Chuck Watson, Hospice Volunteer spoke these words to over 1000 people at the 2007 Annual "Lighting the Path" breakfast.
During a recent Sunday service at 1st Baptist Church of Kennewick, Pastor Phil Paulson displayed a picture of a grave. The headstone on this grave was a replica of a parking meter. On the face of this “parking meter” were the words, “TIME EXPIRED.”
The question presented was, “Would it make a difference if you knew in advance when your time would expire? Would you change your behavior? Your focus? Your priorities?” If you had a choice, would you want to know in advance that your time was about to expire, or would you rather it happened suddenly and not see it coming?
Mary Schwartz, in Tuesday’s With Maury, once said, “Everybody knows they’re going to die, but nobody believes it.” This pretty much described me; that is until the results of a routine physical a few years ago turned my world upside down. I was diagnosed with an incurable stage of cancer. I suddenly found myself face-to-face with the certainty of my own impending death.
Before this cancer experience I believed if I was to die I’d rather have it happen suddenly—unexpectedly. I’ve changed my mind. I’d rather know death was coming. You see, this cancer has been a blessing in many ways. The greatest of these has been the gift of time. It’s given me the time to fall in love with my family all over again, time to get my finances in order, time to make amends, time to develop a relationship with God, which has made the difference, and time to come to terms with death.
Bette Cooper, the Executive Director of The Chaplaincy earlier mentioned that Each of us involved with The Chaplaincy has come with our own story. I became involved because I was afraid - afraid of dying.
Previously I had discovered that the best way to control fear was to face it, even to step into it. With this in mind, I began researching death and dying. During this process I was introduced to the concept of Hospice and began to feel an inner urge to volunteer. I attempted to ignore this urge. How could watching someone die not frighten me more? But the urge to become involved wouldn’t let go! Eventually, I gave in and became a Hospice volunteer and oh, how grateful I am!
I’ve had the privilege of providing companionship and support for people during their last days, and in this process they, unexpectedly, have been some of my greatest teachers.
My cancer prognosis seemed to allow a unique “kindred spirit” relationship to quickly develop with some. Not only was I able (hopefully) to provide companionship and support for them, they seemed lifted by the realization of a renewed purpose in helping me.
I wish everyone could experience the power of deep, unguarded, sharing of the soul I’ve had in these encounters. There is so much courage to be found, fears to be lost, and lessons to be learned. Through these discussions I’ve found a tendency to focus on three primary things.
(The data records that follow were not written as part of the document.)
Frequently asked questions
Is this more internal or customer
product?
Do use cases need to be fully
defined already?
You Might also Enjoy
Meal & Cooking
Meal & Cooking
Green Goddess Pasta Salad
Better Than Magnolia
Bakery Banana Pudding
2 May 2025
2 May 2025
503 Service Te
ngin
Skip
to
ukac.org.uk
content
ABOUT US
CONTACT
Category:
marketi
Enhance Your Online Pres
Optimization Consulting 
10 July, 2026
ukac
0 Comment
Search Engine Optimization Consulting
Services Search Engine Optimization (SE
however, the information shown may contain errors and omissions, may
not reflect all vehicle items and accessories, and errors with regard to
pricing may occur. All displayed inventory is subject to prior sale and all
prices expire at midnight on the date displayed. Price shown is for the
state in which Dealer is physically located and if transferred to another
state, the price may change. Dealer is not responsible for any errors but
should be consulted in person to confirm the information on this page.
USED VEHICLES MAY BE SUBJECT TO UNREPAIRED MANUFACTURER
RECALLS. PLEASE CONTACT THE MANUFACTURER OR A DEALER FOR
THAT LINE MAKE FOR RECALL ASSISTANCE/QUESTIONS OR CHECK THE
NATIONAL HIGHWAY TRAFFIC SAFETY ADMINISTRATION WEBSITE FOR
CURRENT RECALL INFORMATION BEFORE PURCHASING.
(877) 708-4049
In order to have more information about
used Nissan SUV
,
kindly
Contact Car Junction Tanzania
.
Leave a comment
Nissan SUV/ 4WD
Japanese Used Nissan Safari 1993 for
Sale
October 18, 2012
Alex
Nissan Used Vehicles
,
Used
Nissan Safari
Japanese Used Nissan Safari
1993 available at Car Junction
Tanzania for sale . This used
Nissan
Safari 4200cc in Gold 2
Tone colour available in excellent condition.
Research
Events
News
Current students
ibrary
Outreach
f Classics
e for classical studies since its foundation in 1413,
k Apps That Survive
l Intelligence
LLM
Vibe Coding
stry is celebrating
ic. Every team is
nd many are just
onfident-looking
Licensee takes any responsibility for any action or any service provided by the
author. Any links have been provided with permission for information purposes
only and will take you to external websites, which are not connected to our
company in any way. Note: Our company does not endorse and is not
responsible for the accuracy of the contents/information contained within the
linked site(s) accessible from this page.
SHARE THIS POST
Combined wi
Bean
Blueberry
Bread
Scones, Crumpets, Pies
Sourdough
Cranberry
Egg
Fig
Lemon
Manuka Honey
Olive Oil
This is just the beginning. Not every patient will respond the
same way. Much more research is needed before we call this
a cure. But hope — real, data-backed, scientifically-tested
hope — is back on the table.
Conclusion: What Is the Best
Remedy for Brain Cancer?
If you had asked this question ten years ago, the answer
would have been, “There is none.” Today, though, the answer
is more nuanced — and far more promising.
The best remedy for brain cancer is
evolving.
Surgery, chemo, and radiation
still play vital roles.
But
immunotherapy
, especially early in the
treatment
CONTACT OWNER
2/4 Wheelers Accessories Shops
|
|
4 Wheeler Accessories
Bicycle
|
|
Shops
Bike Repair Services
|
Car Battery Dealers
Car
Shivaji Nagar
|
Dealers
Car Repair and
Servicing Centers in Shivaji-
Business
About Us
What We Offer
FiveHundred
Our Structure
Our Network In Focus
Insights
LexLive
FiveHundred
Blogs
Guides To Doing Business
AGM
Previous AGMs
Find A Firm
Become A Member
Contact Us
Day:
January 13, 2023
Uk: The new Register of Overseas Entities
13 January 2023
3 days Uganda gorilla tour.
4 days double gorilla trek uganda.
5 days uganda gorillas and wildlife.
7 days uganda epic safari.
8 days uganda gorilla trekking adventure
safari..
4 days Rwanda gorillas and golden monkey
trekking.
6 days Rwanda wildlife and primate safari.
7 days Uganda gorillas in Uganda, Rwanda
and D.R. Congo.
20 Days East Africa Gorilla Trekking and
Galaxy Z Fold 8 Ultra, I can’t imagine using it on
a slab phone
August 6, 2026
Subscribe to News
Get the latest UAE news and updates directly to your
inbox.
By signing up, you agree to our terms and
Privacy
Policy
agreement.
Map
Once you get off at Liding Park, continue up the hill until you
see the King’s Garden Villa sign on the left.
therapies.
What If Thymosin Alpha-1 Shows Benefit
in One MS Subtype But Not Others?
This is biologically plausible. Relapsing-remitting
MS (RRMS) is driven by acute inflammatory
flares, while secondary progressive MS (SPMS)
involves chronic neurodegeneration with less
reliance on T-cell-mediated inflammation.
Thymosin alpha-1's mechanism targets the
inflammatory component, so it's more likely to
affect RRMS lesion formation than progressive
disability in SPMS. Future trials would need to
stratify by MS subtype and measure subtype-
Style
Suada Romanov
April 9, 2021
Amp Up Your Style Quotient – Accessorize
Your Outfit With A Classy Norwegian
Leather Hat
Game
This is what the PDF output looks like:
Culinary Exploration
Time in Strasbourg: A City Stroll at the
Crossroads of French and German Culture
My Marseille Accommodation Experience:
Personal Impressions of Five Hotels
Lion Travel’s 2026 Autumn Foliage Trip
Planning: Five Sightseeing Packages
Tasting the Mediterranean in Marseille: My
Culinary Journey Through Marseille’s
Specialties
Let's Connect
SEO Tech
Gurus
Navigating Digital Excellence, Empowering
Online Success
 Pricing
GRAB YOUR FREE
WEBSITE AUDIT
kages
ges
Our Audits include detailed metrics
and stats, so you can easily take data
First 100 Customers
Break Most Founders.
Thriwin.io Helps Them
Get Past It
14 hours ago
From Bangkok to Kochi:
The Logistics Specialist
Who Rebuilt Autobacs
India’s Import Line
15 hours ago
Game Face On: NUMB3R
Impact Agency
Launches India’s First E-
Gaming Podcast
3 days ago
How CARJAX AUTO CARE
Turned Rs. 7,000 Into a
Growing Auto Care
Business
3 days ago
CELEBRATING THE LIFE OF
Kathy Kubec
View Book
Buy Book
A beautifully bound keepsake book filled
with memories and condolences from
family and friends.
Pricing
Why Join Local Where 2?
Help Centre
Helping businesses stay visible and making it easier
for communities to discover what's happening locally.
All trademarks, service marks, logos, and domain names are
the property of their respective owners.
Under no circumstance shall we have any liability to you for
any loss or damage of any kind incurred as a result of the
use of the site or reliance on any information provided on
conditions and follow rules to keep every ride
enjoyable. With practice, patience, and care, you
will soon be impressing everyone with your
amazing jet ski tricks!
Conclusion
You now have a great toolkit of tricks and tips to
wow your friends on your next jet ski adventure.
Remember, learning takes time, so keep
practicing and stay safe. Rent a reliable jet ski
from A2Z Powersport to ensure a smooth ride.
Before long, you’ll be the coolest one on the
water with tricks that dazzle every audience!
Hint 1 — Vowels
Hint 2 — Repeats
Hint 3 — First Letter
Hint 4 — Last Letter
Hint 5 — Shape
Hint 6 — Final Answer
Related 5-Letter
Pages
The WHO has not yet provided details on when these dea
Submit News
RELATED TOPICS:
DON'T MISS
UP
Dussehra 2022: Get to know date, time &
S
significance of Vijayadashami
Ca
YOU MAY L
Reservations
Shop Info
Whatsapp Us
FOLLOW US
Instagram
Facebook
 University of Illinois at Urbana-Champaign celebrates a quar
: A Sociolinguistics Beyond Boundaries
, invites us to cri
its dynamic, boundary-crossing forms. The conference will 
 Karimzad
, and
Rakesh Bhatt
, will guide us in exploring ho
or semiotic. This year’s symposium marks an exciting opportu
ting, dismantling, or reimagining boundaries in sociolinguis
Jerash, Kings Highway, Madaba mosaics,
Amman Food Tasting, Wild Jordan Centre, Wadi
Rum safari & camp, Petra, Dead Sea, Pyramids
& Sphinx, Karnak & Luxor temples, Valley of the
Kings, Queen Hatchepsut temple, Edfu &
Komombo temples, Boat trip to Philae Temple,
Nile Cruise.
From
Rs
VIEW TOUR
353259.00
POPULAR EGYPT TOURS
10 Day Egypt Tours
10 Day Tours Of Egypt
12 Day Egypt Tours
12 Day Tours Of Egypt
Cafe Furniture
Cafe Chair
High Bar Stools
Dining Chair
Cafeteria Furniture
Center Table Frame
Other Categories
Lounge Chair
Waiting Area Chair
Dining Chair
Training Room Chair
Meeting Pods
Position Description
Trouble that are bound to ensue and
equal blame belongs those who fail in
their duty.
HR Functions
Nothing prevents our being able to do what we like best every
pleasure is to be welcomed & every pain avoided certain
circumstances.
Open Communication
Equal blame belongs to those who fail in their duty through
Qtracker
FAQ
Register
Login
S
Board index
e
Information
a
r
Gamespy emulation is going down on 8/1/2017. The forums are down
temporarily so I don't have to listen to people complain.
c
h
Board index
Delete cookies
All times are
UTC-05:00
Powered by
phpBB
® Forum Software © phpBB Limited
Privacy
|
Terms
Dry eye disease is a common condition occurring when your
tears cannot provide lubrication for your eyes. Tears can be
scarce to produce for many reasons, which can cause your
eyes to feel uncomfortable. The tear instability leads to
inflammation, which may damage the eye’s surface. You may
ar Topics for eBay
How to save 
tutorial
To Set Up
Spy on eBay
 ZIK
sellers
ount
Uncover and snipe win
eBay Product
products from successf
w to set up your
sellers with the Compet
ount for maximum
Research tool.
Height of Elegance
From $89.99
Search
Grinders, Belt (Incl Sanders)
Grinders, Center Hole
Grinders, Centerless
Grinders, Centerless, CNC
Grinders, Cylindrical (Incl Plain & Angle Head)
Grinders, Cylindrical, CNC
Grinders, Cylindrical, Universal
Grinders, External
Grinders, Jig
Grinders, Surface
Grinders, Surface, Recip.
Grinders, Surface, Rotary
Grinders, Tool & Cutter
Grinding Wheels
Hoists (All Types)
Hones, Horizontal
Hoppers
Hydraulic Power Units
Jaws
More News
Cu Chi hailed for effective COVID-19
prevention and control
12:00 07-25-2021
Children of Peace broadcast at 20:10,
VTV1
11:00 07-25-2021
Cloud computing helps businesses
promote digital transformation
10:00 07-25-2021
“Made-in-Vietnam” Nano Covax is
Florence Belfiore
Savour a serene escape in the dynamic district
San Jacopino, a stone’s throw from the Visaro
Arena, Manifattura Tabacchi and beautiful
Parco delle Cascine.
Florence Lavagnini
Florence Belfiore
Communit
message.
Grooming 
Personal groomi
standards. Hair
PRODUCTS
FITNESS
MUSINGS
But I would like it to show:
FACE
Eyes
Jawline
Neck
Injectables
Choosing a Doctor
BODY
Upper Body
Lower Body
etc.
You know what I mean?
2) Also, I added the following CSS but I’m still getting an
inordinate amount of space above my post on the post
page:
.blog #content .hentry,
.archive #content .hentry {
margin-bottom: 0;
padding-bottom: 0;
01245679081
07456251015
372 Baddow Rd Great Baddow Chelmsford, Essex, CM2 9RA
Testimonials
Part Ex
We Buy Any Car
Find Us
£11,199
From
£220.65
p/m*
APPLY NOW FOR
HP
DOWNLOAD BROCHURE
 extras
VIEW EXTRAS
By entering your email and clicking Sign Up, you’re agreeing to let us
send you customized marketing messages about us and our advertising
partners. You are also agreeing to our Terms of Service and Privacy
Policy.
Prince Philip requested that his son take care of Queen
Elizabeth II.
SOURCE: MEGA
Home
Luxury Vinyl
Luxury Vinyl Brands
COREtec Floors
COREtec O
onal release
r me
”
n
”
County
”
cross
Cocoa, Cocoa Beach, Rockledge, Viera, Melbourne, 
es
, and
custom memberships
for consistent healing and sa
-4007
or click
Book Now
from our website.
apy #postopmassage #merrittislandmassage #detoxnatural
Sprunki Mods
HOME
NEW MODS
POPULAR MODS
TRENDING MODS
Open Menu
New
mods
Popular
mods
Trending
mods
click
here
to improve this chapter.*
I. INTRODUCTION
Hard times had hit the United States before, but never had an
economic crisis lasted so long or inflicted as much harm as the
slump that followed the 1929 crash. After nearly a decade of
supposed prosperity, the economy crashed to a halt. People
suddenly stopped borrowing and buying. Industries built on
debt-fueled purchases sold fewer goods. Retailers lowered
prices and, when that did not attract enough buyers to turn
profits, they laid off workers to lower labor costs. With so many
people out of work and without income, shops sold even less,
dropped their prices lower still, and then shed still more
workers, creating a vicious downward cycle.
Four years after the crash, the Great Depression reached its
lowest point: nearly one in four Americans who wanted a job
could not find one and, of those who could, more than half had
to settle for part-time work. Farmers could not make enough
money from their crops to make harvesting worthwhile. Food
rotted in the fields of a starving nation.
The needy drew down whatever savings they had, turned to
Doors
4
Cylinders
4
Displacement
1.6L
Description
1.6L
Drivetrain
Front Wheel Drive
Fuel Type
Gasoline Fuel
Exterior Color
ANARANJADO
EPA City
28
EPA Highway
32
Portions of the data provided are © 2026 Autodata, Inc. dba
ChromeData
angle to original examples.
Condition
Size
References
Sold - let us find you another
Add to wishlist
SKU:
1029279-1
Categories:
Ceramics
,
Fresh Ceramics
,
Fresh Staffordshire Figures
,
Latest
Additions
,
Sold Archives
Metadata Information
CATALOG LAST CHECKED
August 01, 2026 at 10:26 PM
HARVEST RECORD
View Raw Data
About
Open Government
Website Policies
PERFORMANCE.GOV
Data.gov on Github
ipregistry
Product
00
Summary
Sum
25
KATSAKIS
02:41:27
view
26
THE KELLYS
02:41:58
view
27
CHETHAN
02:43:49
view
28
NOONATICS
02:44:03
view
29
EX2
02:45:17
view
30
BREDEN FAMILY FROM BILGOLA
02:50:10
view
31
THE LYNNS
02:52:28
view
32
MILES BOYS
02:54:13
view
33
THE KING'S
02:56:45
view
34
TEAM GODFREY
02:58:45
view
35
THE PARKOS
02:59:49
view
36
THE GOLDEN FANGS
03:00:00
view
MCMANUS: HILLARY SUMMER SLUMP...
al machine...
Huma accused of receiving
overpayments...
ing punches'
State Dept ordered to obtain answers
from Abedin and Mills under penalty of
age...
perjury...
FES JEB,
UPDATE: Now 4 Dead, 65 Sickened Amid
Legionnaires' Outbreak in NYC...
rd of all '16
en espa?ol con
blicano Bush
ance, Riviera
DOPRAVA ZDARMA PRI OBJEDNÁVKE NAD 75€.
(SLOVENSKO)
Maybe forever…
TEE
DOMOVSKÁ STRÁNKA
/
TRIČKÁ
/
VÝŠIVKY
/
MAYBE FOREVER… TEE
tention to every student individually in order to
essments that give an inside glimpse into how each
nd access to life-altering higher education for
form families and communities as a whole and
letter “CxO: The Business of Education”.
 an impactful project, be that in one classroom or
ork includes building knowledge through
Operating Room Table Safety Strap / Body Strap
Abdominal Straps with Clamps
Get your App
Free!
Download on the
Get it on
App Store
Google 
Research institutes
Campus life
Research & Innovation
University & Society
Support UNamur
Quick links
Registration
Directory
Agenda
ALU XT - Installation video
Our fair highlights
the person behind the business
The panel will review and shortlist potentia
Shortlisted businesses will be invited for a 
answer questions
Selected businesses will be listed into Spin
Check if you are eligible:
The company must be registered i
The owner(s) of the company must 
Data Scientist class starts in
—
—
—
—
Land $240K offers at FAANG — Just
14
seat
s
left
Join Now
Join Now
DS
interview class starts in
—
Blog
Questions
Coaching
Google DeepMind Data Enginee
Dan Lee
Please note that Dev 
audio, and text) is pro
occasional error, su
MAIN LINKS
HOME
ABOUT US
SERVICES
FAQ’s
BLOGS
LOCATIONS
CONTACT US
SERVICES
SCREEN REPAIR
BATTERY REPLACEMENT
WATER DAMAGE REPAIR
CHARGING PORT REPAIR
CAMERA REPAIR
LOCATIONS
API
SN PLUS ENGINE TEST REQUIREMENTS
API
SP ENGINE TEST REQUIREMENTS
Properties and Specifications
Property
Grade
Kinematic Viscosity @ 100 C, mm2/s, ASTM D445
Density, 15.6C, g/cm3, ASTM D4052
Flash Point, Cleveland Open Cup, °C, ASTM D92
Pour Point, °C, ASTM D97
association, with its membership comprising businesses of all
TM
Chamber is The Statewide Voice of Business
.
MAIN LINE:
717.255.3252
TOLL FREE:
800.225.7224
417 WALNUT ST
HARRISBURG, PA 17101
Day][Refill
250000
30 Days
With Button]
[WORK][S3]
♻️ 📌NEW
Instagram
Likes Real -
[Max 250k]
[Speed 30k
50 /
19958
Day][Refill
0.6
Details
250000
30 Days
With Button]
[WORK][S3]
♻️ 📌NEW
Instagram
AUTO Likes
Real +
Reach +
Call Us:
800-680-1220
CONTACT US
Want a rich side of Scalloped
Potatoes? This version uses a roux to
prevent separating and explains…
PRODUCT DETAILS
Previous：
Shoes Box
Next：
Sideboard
1. What’s next? The power of God is very evident here. Those who have faith seem to find a peace where others struggle.
2. Will my family be OK?
Often, permission to let go is needed from the family, along with reassurance that loved ones will be OK, sad, but OK.
3. Was I significant in this life? This is a time of deep personal reflection on how they lived their life. Even those of little or no faith are hit with the importance of relationships. There is pain in unresolved conflicts with loved ones, and a tendency for regret in self-serving life. One of the greatest of these teachers was a former Kennewick dentist, dying of Lou Gehrig’s disease. During one of our visits he said, “You know, I regret the times when my priorities were money, building my business, the big house, cars and vacations...I became so caught up in myself and ‘success’ that I lost my first family. I was selfish.” When asked what he felt good about, “The fact that I found God changed everything. With God’s grace I found a new family...I feel good about the times I helped people without expecting something in return. That’s what it’s all about you know. It’s about reaching OUT TO God and other people. I only wish I would have learned this earlier.”
I’ve learned that what’s important in this life is not what many of us strive for through power, position, or possessions. It’s not about how much you’ve gained that’s important; it’s about how much you gave. It’s not how well you were served, its how well you served.
My hospice experience has been a Godsend. My original motive was to learn about dying, and in the process, I learned about living. Someone once said, “Success is measured by the lives you’ve touched along the way.” My experience with hospice and these wonderful people has driven this message home. I’m convinced God has blessed me with this entire experience. My responsibility and desire now is to use it to bless others.